TASK TO CARRY OUT >>
Below are records with pictures. Reproduce exactly the lines from the line with "kommen konnte. Nach einem Regiestudium" to the line with "mismo en tu", inclusive, and leave each picture out.
══ RECORD SET
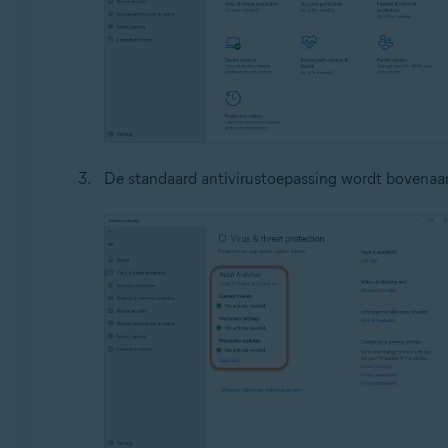
De standaard antivirustoepassing wordt bovena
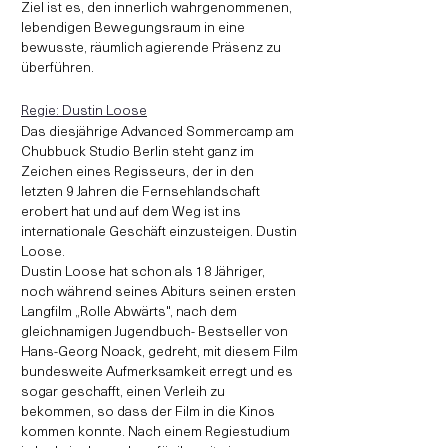
Ziel ist es, den innerlich wahrgenommenen,
lebendigen Bewegungsraum in eine
bewusste, räumlich agierende Präsenz zu
überführen.
Regie: Dustin Loose
Das diesjährige Advanced Sommercamp am
Chubbuck Studio Berlin steht ganz im
Zeichen eines Regisseurs, der in den
letzten 9 Jahren die Fernsehlandschaft
erobert hat und auf dem Weg ist ins
internationale Geschäft einzusteigen. Dustin
Loose.
Dustin Loose hat schon als 18 Jähriger,
noch während seines Abiturs seinen ersten
Langfilm „Rolle Abwärts", nach dem
gleichnamigen Jugendbuch- Bestseller von
Hans-Georg Noack, gedreht, mit diesem Film
bundesweite Aufmerksamkeit erregt und es
sogar geschafft, einen Verleih zu
bekommen, so dass der Film in die Kinos
kommen konnte. Nach einem Regiestudium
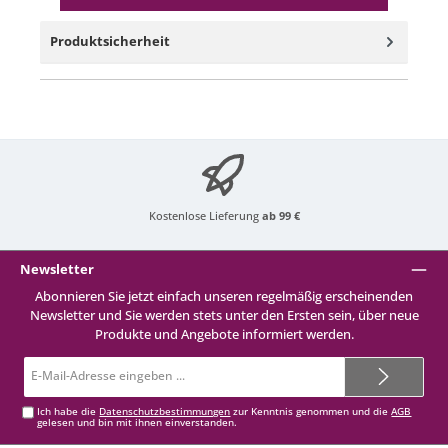
Produktsicherheit
Kostenlose Lieferung
ab 99 €
Newsletter
Abonnieren Sie jetzt einfach unseren regelmäßig erscheinenden
Newsletter und Sie werden stets unter den Ersten sein, über neue
Produkte und Angebote informiert werden.
E-
Mail-
Adresse*
Ich habe die
Datenschutzbestimmungen
zur Kenntnis genommen und die
AGB
gelesen und bin mit ihnen einverstanden.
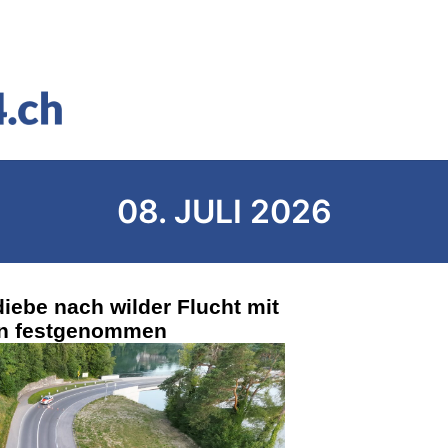
08. JULI 2026
iebe nach wilder Flucht mit
en festgenommen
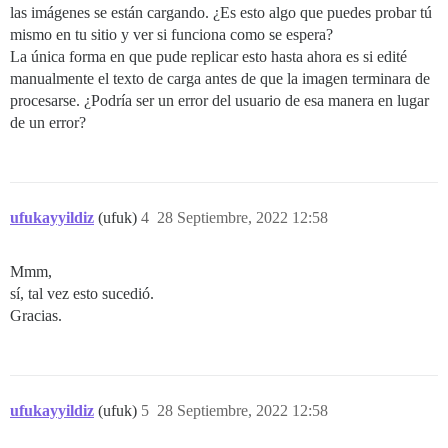
las imágenes se están cargando. ¿Es esto algo que puedes probar tú
mismo en tu sitio y ver si funciona como se espera?
La única forma en que pude replicar esto hasta ahora es si edité
manualmente el texto de carga antes de que la imagen terminara de
procesarse. ¿Podría ser un error del usuario de esa manera en lugar
de un error?
ufukayyildiz
(ufuk)
4
28 Septiembre, 2022 12:58
Mmm,
sí, tal vez esto sucedió.
Gracias.
ufukayyildiz
(ufuk)
5
28 Septiembre, 2022 12:58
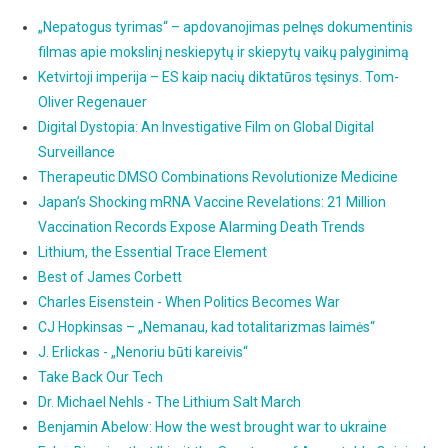
„Nepatogus tyrimas“ – apdovanojimas pelnęs dokumentinis
filmas apie mokslinį neskiepytų ir skiepytų vaikų palyginimą
Ketvirtoji imperija – ES kaip nacių diktatūros tęsinys. Tom-
Oliver Regenauer
Digital Dystopia: An Investigative Film on Global Digital
Surveillance
Therapeutic DMSO Combinations Revolutionize Medicine
Japan’s Shocking mRNA Vaccine Revelations: 21 Million
Vaccination Records Expose Alarming Death Trends
Lithium, the Essential Trace Element
Best of James Corbett
Charles Eisenstein - When Politics Becomes War
CJ Hopkinsas – „Nemanau, kad totalitarizmas laimės“
J. Erlickas - „Nenoriu būti kareivis“
Take Back Our Tech
Dr. Michael Nehls - The Lithium Salt March
Benjamin Abelow: How the west brought war to ukraine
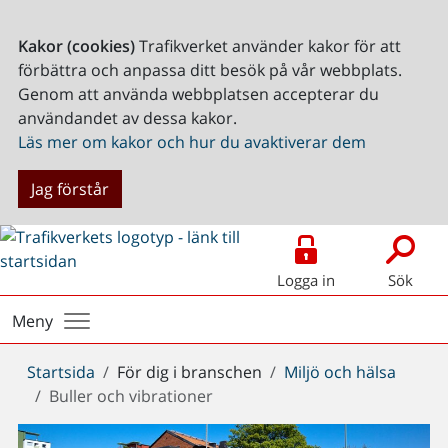
Kakor (cookies)
Trafikverket använder kakor för att
förbättra och anpassa ditt besök på vår webbplats.
Genom att använda webbplatsen accepterar du
användandet av dessa kakor.
Läs mer om kakor och hur du avaktiverar dem
Jag förstår
Logga in
Sök
Meny
Du
Startsida
För dig i branschen
Miljö och hälsa
är
Buller och vibrationer
här:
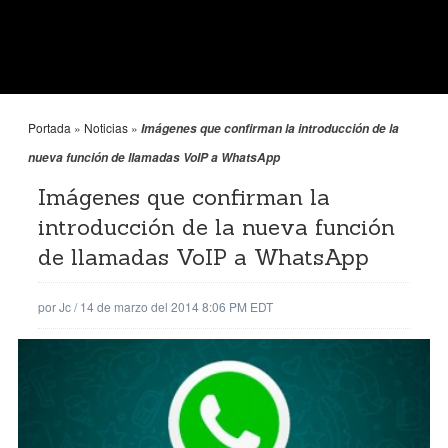
Portada
»
Noticias
»
Imágenes que confirman la introducción de la
nueva función de llamadas VoIP a WhatsApp
Imágenes que confirman la
introducción de la nueva función
de llamadas VoIP a WhatsApp
por
Jc
/
14 de marzo del 2014 8:06 PM EDT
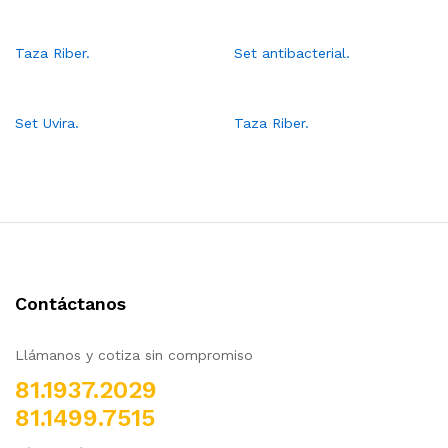
Taza Riber.
Set antibacterial.
Set Uvira.
Taza Riber.
Contáctanos
Llámanos y cotiza sin compromiso
81.1937.2029
81.1499.7515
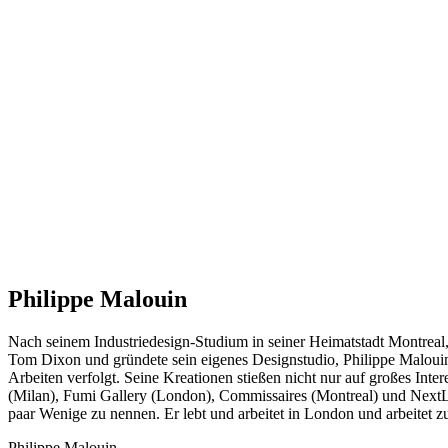
Philippe Malouin
Nach seinem Industriedesign-Studium in seiner Heimatstadt Montreal
Tom Dixon und gründete sein eigenes Designstudio, Philippe Malouin D
Arbeiten verfolgt. Seine Kreationen stießen nicht nur auf großes Inte
(Milan), Fumi Gallery (London), Commissaires (Montreal) und NextL
paar Wenige zu nennen. Er lebt und arbeitet in London und arbeitet z
Philippe Malouin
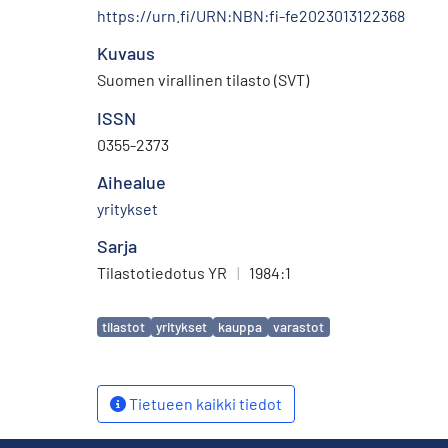
https://urn.fi/URN:NBN:fi-fe2023013122368
Kuvaus
Suomen virallinen tilasto (SVT)
ISSN
0355-2373
Aihealue
yritykset
Sarja
Tilastotiedotus YR
|
1984:1
Avainsanat
tilastot
yritykset
kauppa
varastot
Tietueen kaikki tiedot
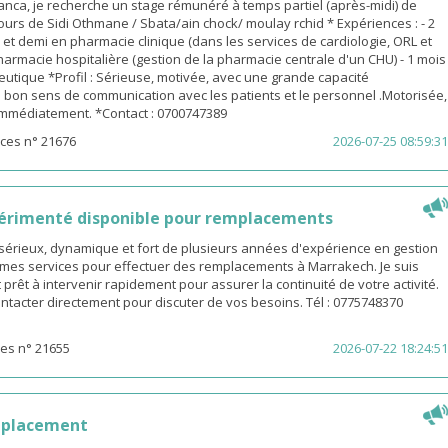
nca, je recherche un stage rémunéré à temps partiel (après-midi) de
urs de Sidi Othmane / Sbata/ain chock/ moulay rchid * Expériences : - 2
n et demi en pharmacie clinique (dans les services de cardiologie, ORL et
pharmacie hospitalière (gestion de la pharmacie centrale d'un CHU) - 1 mois
utique *Profil : Sérieuse, motivée, avec une grande capacité
 bon sens de communication avec les patients et le personnel .Motorisée,
 immédiatement. *Contact : 0700747389
ces n° 21676
2026-07-25 08:59:31
érimenté disponible pour remplacements
sérieux, dynamique et fort de plusieurs années d'expérience en gestion
e mes services pour effectuer des remplacements à Marrakech. Je suis
 prêt à intervenir rapidement pour assurer la continuité de votre activité.
ntacter directement pour discuter de vos besoins. Tél : 0775748370
es n° 21655
2026-07-22 18:24:51
mplacement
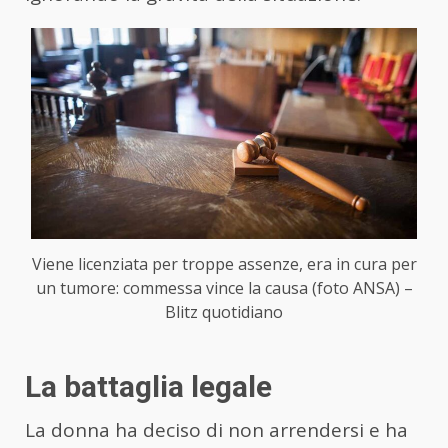
Viene licenziata per troppe assenze, era in cura per
un tumore: commessa vince la causa (foto ANSA) –
Blitz quotidiano
La battaglia legale
La donna ha deciso di non arrendersi e ha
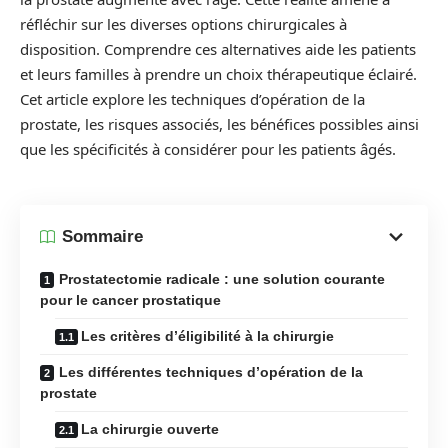
réfléchir sur les diverses options chirurgicales à
disposition. Comprendre ces alternatives aide les patients
et leurs familles à prendre un choix thérapeutique éclairé.
Cet article explore les techniques d’opération de la
prostate, les risques associés, les bénéfices possibles ainsi
que les spécificités à considérer pour les patients âgés.
Sommaire
Prostatectomie radicale : une solution courante
pour le cancer prostatique
Les critères d’éligibilité à la chirurgie
Les différentes techniques d’opération de la
prostate
La chirurgie ouverte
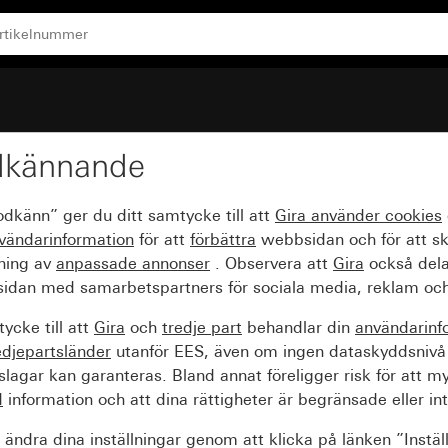
rd 55
dkännande
 2-vägs utan mittbalk G
odkänn” ger du ditt samtycke till att
Gira använder
cookies
vändarinformation
för att
förbättra
webbsidan och för att s
sning av
anpassade annonser
. Observera att
Gira
också dela
idan med samarbetspartners för sociala media, reklam och
ycke till att
Gira
och
tredje part
behandlar din
användarinf
edjepartsländer
utanför EES, även om ingen dataskyddsnivå
agar kan garanteras. Bland annat föreligger risk för att m
d
information och att dina rättigheter är begränsade eller int
ändra dina inställningar genom att klicka på länken ”Instäl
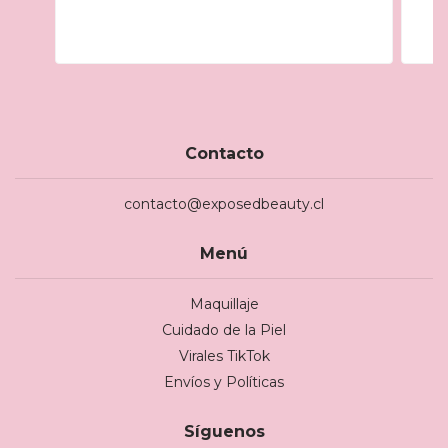
Contacto
contacto@exposedbeauty.cl
Menú
Maquillaje
Cuidado de la Piel
Virales TikTok
Envíos y Políticas
Síguenos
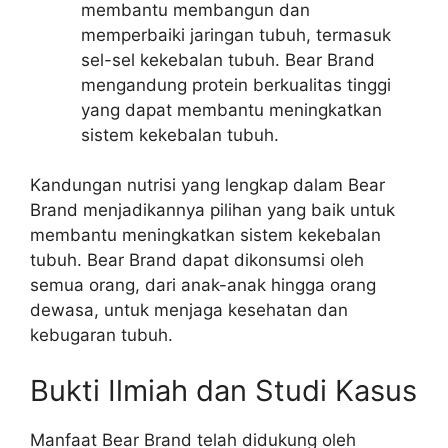
membantu membangun dan
memperbaiki jaringan tubuh, termasuk
sel-sel kekebalan tubuh. Bear Brand
mengandung protein berkualitas tinggi
yang dapat membantu meningkatkan
sistem kekebalan tubuh.
Kandungan nutrisi yang lengkap dalam Bear
Brand menjadikannya pilihan yang baik untuk
membantu meningkatkan sistem kekebalan
tubuh. Bear Brand dapat dikonsumsi oleh
semua orang, dari anak-anak hingga orang
dewasa, untuk menjaga kesehatan dan
kebugaran tubuh.
Bukti Ilmiah dan Studi Kasus
Manfaat Bear Brand telah didukung oleh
════
SOLUTION TO THIS TASK >>
kommen konnte. Nach einem Regiestudium
Produktsicherheit
Kostenlose Lieferung
ab 99 €
Newsletter
Abonnieren Sie jetzt einfach unseren regelmäßig erscheinenden
Newsletter und Sie werden stets unter den Ersten sein, über neue
Produkte und Angebote informiert werden.
E-
Mail-
Adresse*
Ich habe die
Datenschutzbestimmungen
zur Kenntnis genommen und die
AGB
gelesen und bin mit ihnen einverstanden.
08. JULI 2026
iebe nach wilder Flucht mit
en festgenommen
las imágenes se están cargando. ¿Es esto algo que puedes probar tú
mismo en tu sitio y ver si funciona como se espera?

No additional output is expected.